What to produce: Which lines of the records contain the word "right", matching case exactly? Report each such line in full.

Data for processing:

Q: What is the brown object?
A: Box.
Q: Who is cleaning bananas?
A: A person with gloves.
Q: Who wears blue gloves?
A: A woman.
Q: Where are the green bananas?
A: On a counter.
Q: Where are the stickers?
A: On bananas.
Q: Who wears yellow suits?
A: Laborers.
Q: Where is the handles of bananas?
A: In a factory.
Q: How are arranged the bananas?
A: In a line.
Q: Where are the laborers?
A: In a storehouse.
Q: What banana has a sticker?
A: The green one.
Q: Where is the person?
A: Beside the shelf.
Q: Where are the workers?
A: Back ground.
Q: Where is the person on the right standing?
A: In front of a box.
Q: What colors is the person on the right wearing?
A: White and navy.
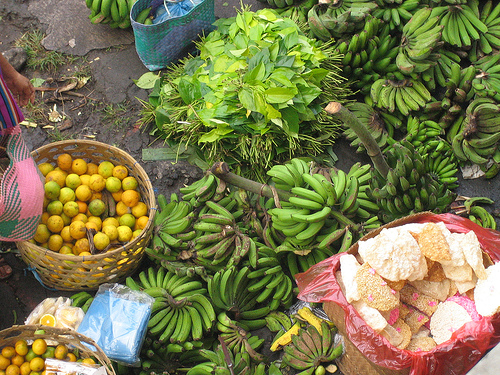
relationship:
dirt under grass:
[46, 96, 158, 148] [0, 0, 273, 167]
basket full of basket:
[12, 137, 158, 290] [1, 318, 112, 372]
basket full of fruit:
[12, 137, 158, 290] [2, 24, 496, 374]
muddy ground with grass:
[44, 58, 142, 131] [87, 85, 150, 132]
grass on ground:
[96, 95, 143, 130] [3, 2, 225, 186]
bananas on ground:
[268, 157, 372, 254] [3, 1, 481, 371]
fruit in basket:
[87, 170, 100, 187] [33, 133, 161, 279]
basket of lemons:
[18, 132, 151, 294] [29, 157, 134, 244]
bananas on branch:
[265, 163, 372, 257] [211, 157, 285, 198]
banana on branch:
[438, 156, 451, 170] [209, 157, 294, 199]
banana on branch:
[397, 175, 409, 191] [326, 100, 393, 175]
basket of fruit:
[12, 137, 158, 290] [87, 172, 105, 190]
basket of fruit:
[12, 137, 158, 290] [75, 185, 90, 200]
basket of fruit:
[12, 137, 158, 290] [63, 200, 80, 217]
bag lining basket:
[298, 211, 482, 371] [18, 232, 111, 277]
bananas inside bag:
[130, 5, 154, 27] [128, 0, 219, 72]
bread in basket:
[355, 223, 427, 283] [290, 210, 495, 373]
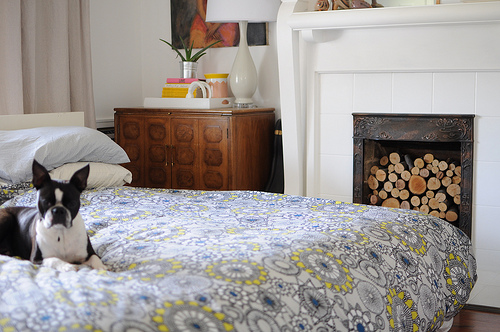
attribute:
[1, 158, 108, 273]
dog — white, black, lying down, looking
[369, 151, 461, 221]
wood — stacked, decoration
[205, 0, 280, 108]
lamp — tall, white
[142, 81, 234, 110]
tray — white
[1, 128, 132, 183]
pillow — stacked, light blue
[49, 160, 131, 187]
pillow — stacked, white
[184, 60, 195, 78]
tin — silver, plant holder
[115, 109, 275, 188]
furniture — wooden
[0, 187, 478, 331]
portion — yellow, blue, flowered, gray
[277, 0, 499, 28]
mantle — white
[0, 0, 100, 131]
curtain — white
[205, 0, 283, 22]
shade — white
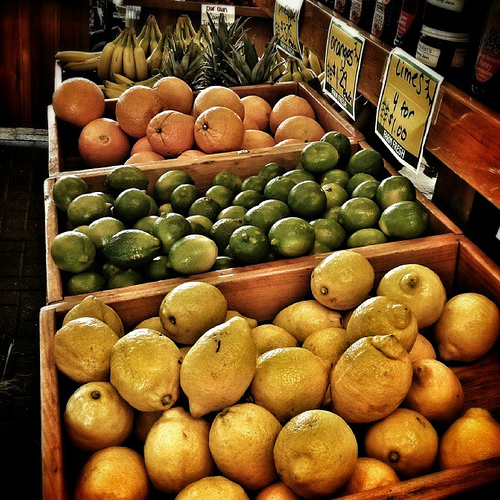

Response to the exercise:
Q: Where is the person on the right standing?
Q: What colors is the person on the right wearing?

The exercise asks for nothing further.